Memang baik, bila kita memahami momentum puasa ini sebagai bentuk tenggang rasa kita kepada orang yang kurang mampu dalam mengais rizki, yang kesusahan untuk mencari makanan. Maka bila kita beralih dengan ibadah sosial, dengan juga ikut memberi mereka yang kekurangan bukankah itu malah justru lebih afdhol.
Karena bila dibayangkan, bahkan juga sudah barang tentu kita ketahui bersama, bila puasa selama satu hari akan merasakan betapa beratnya menahan rasa lapar dan dahaga. Apalagi mereka yang bekerja di tempat terik, di jalanan, seperti tukang becak, ojol, para sopir, tukang sapu jalanan dan lain sebagainya. Sehingga, lumrahnya hal itu akan merangsang empati kita bersama untuk membantu mereka. Lesu, lemah, lunglai yang mereka rasakan mengharuskan kita agar bisa berbagi kebahagiaan, memberi kebutuhan walau sekedar yang kita mampu. Bukankah bila kebermanfaat ibadah yang kita kerjakan itu dirasakan oleh banyak orang, maka semakin besar pulalah pahala yang kita dapatkan.
Bila kita menilik lebih jauh lagi, ada sebuah cerita yang mengisahkan bahwa kakek Nabi pun suka membagi-bagikan makanan pada bulan Ramadan.
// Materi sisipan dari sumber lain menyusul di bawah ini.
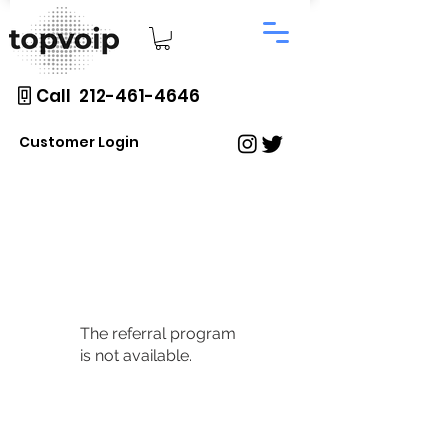
Call 212-461-4646
Customer Login
The referral program
is not available.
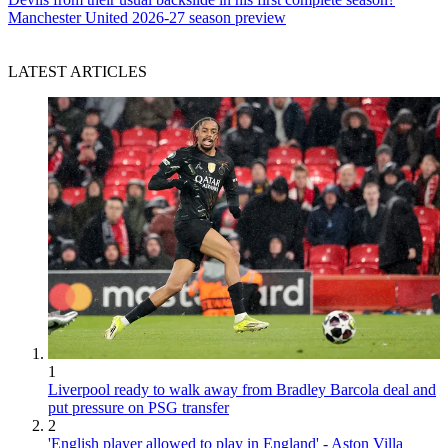
Manchester United 2026-27 season preview
LATEST ARTICLES
1
Liverpool ready to walk away from Bradley Barcola deal and
put pressure on PSG transfer
2
'English player allowed to play in England' - Aston Villa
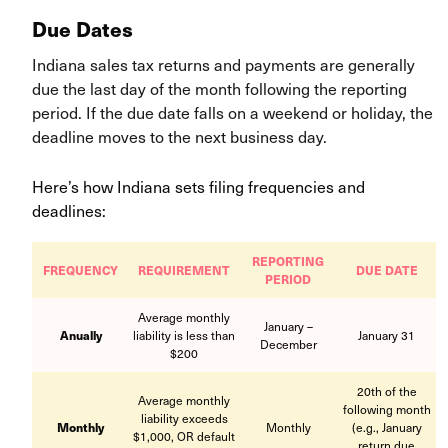
Due Dates
Indiana sales tax returns and payments are generally
due the last day of the month following the reporting
period. If the due date falls on a weekend or holiday, the
deadline moves to the next business day.
Here’s how Indiana sets filing frequencies and
deadlines:
REPORTING
FREQUENCY
REQUIREMENT
DUE DATE
PERIOD
Average monthly
January –
Anually
liability is less than
January 31
December
$200
20th of the
Average monthly
following month
liability exceeds
Monthly
Monthly
(e.g., January
$1,000, OR default
return due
Dalam al-Kamil fi Tarikh yang dianggit Ibnu Atsir (w.630 H/1233 M) mengabarkan bahwa Abdul Muthalib gemar memberikan makanan kepada orang-orang miskin ketika memasuki bulan Ramadan selama sebulan penuh.
Oleh karenanya, apa yang telah lama menjadi tradisi baik ini sudah selayaknya kita rawat dan jaga bersama. Terutama umat Islam yang ada di Tanah Air. Segogyanya kita tetap melestarikan fenomena mulia ini karena sebab banyaknya manfaat dan keutamaan di dalamnya.